Well, bollocks to that.

Not far south west and east of Chateauneuf du Pape are a couple of amazing regions - Cotes de Ventoux and Costiere de Nimes. The bog standard plonk from these regions costs about £3.99 (the bog standard stuff from the Cote du Rhone, because it's more famous, is around the £6.99 mark - anything less is utterly shite), so trade up to £8.99 or £9.99 and you'll get something pretty astonishing for your money made from the same grapes and in the same way as Chateauneuf. Why? Because every last penny has been squeezed out of the vines, you haven't been screwed because the name is famous and the land is expensive, and you will be receiving genuine value for money with all the usual hoity toity wine shit stripped away. Vacqueras and Gigondas are shit hot as well.

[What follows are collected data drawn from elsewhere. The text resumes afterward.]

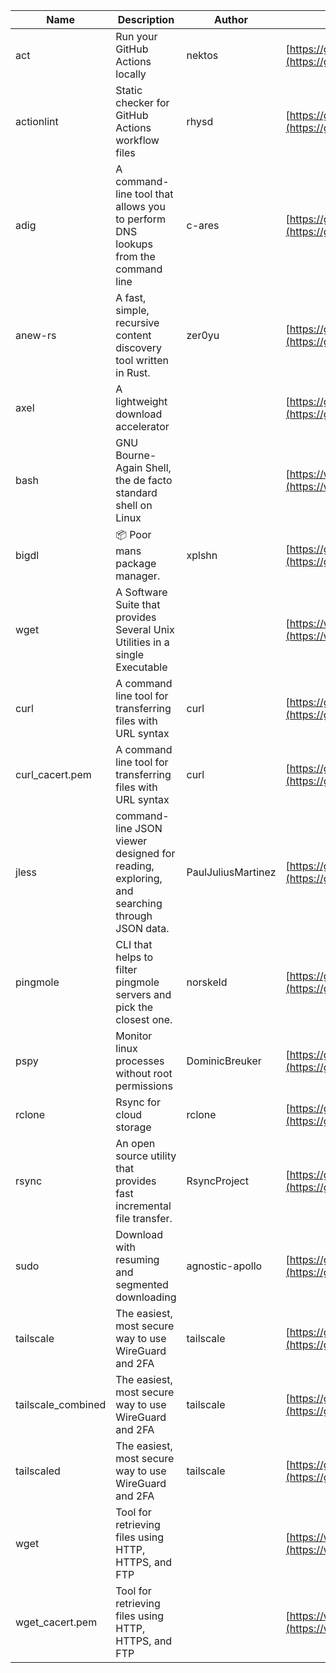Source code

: | Name | Description | Author | WebURL | Repository | Stars | Version | Updated | Size | SHA256SUM | B3SUM | Source | Language | License |
| ---- | ----------- | ------ | ------ | ---------- | ----- | ------- | ------- | ---- | --- | ------|------ | -------- | ------- |
| act | Run your GitHub Actions locally | nektos | [https://github.com/nektos/act](https://github.com/nektos/act) | [https://github.com/nektos/act](https://github.com/nektos/act) | 52686 | v0.2.64 | 2024-07-24T12:46:34Z |  | 05fbdb1e6df1b420e67c9635571782116a974234485552915062a927243601ed | 7551cdcfd70750272f52f6a13a6e6a5a3493df5cfc0af765a1281f81127f1207 | https://bin.ajam.dev/arm64_v8a_Android/act | Go | MIT License |
| actionlint | Static checker for GitHub Actions workflow files | rhysd | [https://github.com/rhysd/actionlint](https://github.com/rhysd/actionlint) | [https://github.com/rhysd/actionlint](https://github.com/rhysd/actionlint) | 2598 | v1.7.1 | 2024-07-02T09:12:41Z |  | c3216fc038dd0dfb3e88d46ab061129ef56f45283c0feaa1e6498d40514bc463 | 747a57a1bc57d6348b2d9af55c0106696922cbcbdbbae25e8f78a0c3fd769f72 | https://bin.ajam.dev/arm64_v8a_Android/actionlint | Go | MIT License |
| adig | A command-line tool that allows you to perform DNS lookups from the command line | c-ares | [https://github.com/c-ares/c-ares](https://github.com/c-ares/c-ares) | [https://github.com/c-ares/c-ares](https://github.com/c-ares/c-ares) | 1812 | v1.32.3 | 2024-07-26T20:28:52Z |  | a2d17126d2333bceb56683f207421696fb3f0a23a4ba59040355150d75ab955d | 45153fd8495bd3155572bada0c305add4c76298ce016d44617f6d76ebca3c14b | https://bin.ajam.dev/arm64_v8a_Android/adig | C | MIT License |
| anew-rs | A fast, simple, recursive content discovery tool written in Rust. | zer0yu | [https://github.com/zer0yu/anew](https://github.com/zer0yu/anew) | [https://github.com/zer0yu/anew](https://github.com/zer0yu/anew) | 12 | v0.1.0 | 2024-05-08T12:29:15Z |  | a9a654c5c1eda17456f253654cc3fb1265adffd413d49e37dceeeb028361a930 | 9be9d866fd4b6b6abaebc0c735c4181d7272d980a70ebf3b5fcb6d90b2a16916 | https://bin.ajam.dev/arm64_v8a_Android/anew-rs | Rust | MIT License |
| axel | A lightweight download accelerator |  | [https://github.com/axel/axel](https://github.com/axel/axel) | [https://github.com/axel/axel](https://github.com/axel/axel) |  |  |  |  | b77e684e90872acfbffc6b963fb99c8a0e55e60cbd6d4350e4f576ceed60fd2b | 4adaae2048851ecca48359fedfdeb2bc59a9bc11ee141dad7550cfead631e104 | https://bin.ajam.dev/arm64_v8a_Android/axel |  |  |
| bash | GNU Bourne-Again Shell, the de facto standard shell on Linux |  | [https://www.bash.ws/](https://www.bash.ws/) | []() |  |  |  |  | b0995152b4d1a9da47bd7665330a5bf8f703d620f4cc402c968b4e5b9968b0d0 | e1b1b406bac299fde0eab2dc4f1d9941b4f1ba81442be1cd03a54b10d3d5016a | https://bin.ajam.dev/arm64_v8a_Android/bash |  |  |
| bigdl | 📦 Poor mans package manager. | xplshn | [https://github.com/xplshn/bigdl](https://github.com/xplshn/bigdl) | [https://github.com/xplshn/bigdl](https://github.com/xplshn/bigdl) | 10 | 1.6.9 | 2024-07-25T01:07:12Z |  | 9cebbc13eef522cb150ed124bff2a987b758a91fde91d49c742ebdfa9f39e706 | e9d72388ddce6387372ac9f3244bbef9c0dc82536b0438670d883035a3411008 | https://bin.ajam.dev/arm64_v8a_Android/bigdl | Go | Other |
| wget | A Software Suite that provides Several Unix Utilities in a single Executable |  | [https://www.busybox.net/](https://www.busybox.net/) | []() |  |  |  |  | 1ac08dbffcbd0534cc1b1fb20118c35d184d4c6c36546f282a510865a178e4c3 | 596ac67df7a510807050196049568bd352a0fa9c9be44786aa8948138b985a1c | https://bin.ajam.dev/arm64_v8a_Android/wget |  |  |
| curl | A command line tool for transferring files with URL syntax | curl | [https://github.com/curl/curl](https://github.com/curl/curl) | [https://github.com/curl/curl](https://github.com/curl/curl) | 34937 | curl-8_9_0 | 2024-07-26T18:56:25Z |  | 972dd4d1760df361fefc15c215f56aea153a3f5c56295c52d7013bea09f6f3d7 | 38f15217285692a03f3e478a20a9be1cd15d843b3f677760daf5f0bf104632f6 | https://bin.ajam.dev/arm64_v8a_Android/curl | C | Other |
| curl_cacert.pem | A command line tool for transferring files with URL syntax | curl | [https://github.com/curl/curl](https://github.com/curl/curl) | [https://github.com/curl/curl](https://github.com/curl/curl) | 34937 | curl-8_9_0 | 2024-07-26T18:56:25Z |  | 1bf458412568e134a4514f5e170a328d11091e071c7110955c9884ed87972ac9 | d0993af134271f1511e1b5f01a2bfe216d4bf22d8c5d0f9cd60f9f6b9626d65e | https://bin.ajam.dev/arm64_v8a_Android/curl_cacert.pem | C | Other |
| jless | command-line JSON viewer designed for reading, exploring, and searching through JSON data. | PaulJuliusMartinez | [https://github.com/PaulJuliusMartinez/jless](https://github.com/PaulJuliusMartinez/jless) | [https://github.com/PaulJuliusMartinez/jless](https://github.com/PaulJuliusMartinez/jless) | 4627 | v0.9.0 | 2024-06-01T20:34:10Z |  | 5599bd82880575ffefcbf44bbcfa78f356f0e580a30ddfef329597d59cede0d3 | 24c1dbd5b0e09e8bd9e19f9c523eb80f4522194da65c8096e4156ffa3061b360 | https://bin.ajam.dev/arm64_v8a_Android/jless | Rust | MIT License |
| pingmole | CLI that helps to filter pingmole servers and pick the closest one. | norskeld | [https://github.com/norskeld/pingmole](https://github.com/norskeld/pingmole) | [https://github.com/norskeld/pingmole](https://github.com/norskeld/pingmole) | 4 |  | 2024-04-16T11:28:34Z |  | fe81e9fb262c44a5d776cb80eec2dcad72ff03e4c3f00ee4bd1d5bf474b71b5b | 1679c3fc6d43b59e6c583a4cff72d1c954891dc6eee7b3d432c1f3c8c695a5af | https://bin.ajam.dev/arm64_v8a_Android/pingmole | Rust | MIT License |
| pspy | Monitor linux processes without root permissions | DominicBreuker | [https://github.com/DominicBreuker/pspy](https://github.com/DominicBreuker/pspy) | [https://github.com/DominicBreuker/pspy](https://github.com/DominicBreuker/pspy) | 4776 | v1.2.1 | 2023-01-17T21:09:22Z |  | 39eefe371e730e537f0a8a2b38647069ad197f7139493db940c94dc71a336441 | d6cfa02dbcec7c355b80e936fb26abd3451a09430049363e57bf34430654dd32 | https://bin.ajam.dev/arm64_v8a_Android/pspy | Go | GNU General Public License v3.0 |
| rclone | Rsync for cloud storage | rclone | [https://github.com/rclone/rclone](https://github.com/rclone/rclone) | [https://github.com/rclone/rclone](https://github.com/rclone/rclone) | 45312 | v1.67.0 | 2024-07-26T18:01:08Z |  | 96a0d40c6587f6160e63f6bef29663b2f844fc7970c7c20ee291d47d9f68bf7e | 7c7dfd50ceb7a610cedd8a514f5815e2f2812ef53d369147b1336d09026d2999 | https://bin.ajam.dev/arm64_v8a_Android/rclone | Go | MIT License |
| rsync | An open source utility that provides fast incremental file transfer. | RsyncProject | [https://github.com/WayneD/rsync](https://github.com/WayneD/rsync) | [https://github.com/WayneD/rsync](https://github.com/WayneD/rsync) | 2543 | v3.3.0 | 2024-07-06T04:30:43Z |  | 93a148c92461da52a991c99d88786a4e7461dbe9e694e20078dba826f9681bbd | 824c9b82b677f9b0e71faa0abdcdef18c5fb8bee58e2e5c00ea7a88b2aed0a82 | https://bin.ajam.dev/arm64_v8a_Android/rsync | C | Other |
| sudo | Download with resuming and segmented downloading | agnostic-apollo | [https://github.com/agnostic-apollo/sudo](https://github.com/agnostic-apollo/sudo) | [https://github.com/agnostic-apollo/sudo](https://github.com/agnostic-apollo/sudo) | 84 | v0.2.0 | 2021-04-10T21:03:10Z |  | 9e56787b3ca489a9eb9e3a64f54944aa92c728d18576972ef7ef6bb10ca6462c | 261a7ec6cf5ed2fbc82f8128f2583eda7faeb8939b9e08143046f0b046e504ae | https://bin.ajam.dev/arm64_v8a_Android/sudo | Shell | MIT License |
| tailscale | The easiest, most secure way to use WireGuard and 2FA | tailscale | [https://github.com/tailscale/tailscale](https://github.com/tailscale/tailscale) | [https://github.com/tailscale/tailscale](https://github.com/tailscale/tailscale) | 17819 | v1.70.0 | 2024-07-26T20:11:39Z |  | 571133d1ec4538cbd50fe8af4a64d603a7cb35a1cfa51c2adfb10d96f8b0d9fc | c80807108f6eb3645e1a18e7e49d5123903a596e1bfd0176ccae259765409d59 | https://bin.ajam.dev/arm64_v8a_Android/tailscale | Go | BSD 3-Clause New or Revised License |
| tailscale_combined | The easiest, most secure way to use WireGuard and 2FA | tailscale | [https://github.com/tailscale/tailscale](https://github.com/tailscale/tailscale) | [https://github.com/tailscale/tailscale](https://github.com/tailscale/tailscale) | 17819 | v1.70.0 | 2024-07-26T20:11:39Z |  | ce70b85142843af8cdc0897195454b504ff3ecb14ca73b7e70aeedc2e261bfb4 | 3412c30aad8cb42f0cd1769fd33fdfc9e949c4a6949b1674f8307caa51e84f65 | https://bin.ajam.dev/arm64_v8a_Android/tailscale_combined | Go | BSD 3-Clause New or Revised License |
| tailscaled | The easiest, most secure way to use WireGuard and 2FA | tailscale | [https://github.com/tailscale/tailscale](https://github.com/tailscale/tailscale) | [https://github.com/tailscale/tailscale](https://github.com/tailscale/tailscale) | 17819 | v1.70.0 | 2024-07-26T20:11:39Z |  | c3d32a237f7c5ff91951af71b37dfd2f7115ca36960ea1a68d3e931dccf1e3ee | 50fdb617c8afdda32387f34039129d881fb3438be512309f794808b984e5a1ad | https://bin.ajam.dev/arm64_v8a_Android/tailscaled | Go | BSD 3-Clause New or Revised License |
| wget | Tool for retrieving files using HTTP, HTTPS, and FTP |  | [https://www.gnu.org/software/wget/](https://www.gnu.org/software/wget/) | []() |  |  |  |  | 1ac08dbffcbd0534cc1b1fb20118c35d184d4c6c36546f282a510865a178e4c3 | 596ac67df7a510807050196049568bd352a0fa9c9be44786aa8948138b985a1c | https://bin.ajam.dev/arm64_v8a_Android/wget |  |  |
| wget_cacert.pem | Tool for retrieving files using HTTP, HTTPS, and FTP |  | [https://www.gnu.org/software/wget/](https://www.gnu.org/software/wget/) | []() |  |  |  |  | 1bf458412568e134a4514f5e170a328d11091e071c7110955c9884ed87972ac9 | d0993af134271f1511e1b5f01a2bfe216d4bf22d8c5d0f9cd60f9f6b9626d65e | https://bin.ajam.dev/arm64_v8a_Android/wget_cacert.pem |  |  |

The OP and this advice in particular, has been the best introduction to wine that I have read; and I am now in charge of wine in my organization and I have to read a lot about it.

The advice to buy expensive from lesser regions, has given me amazing pleasurables surprises, and I repeat it to the Vietnameses that are getting interested in wine. It gives me Kudos in front of them, because it's the best no nonsense advice that you can find to enjoy good wine. I have to repeat that advice to you, with credit to its author.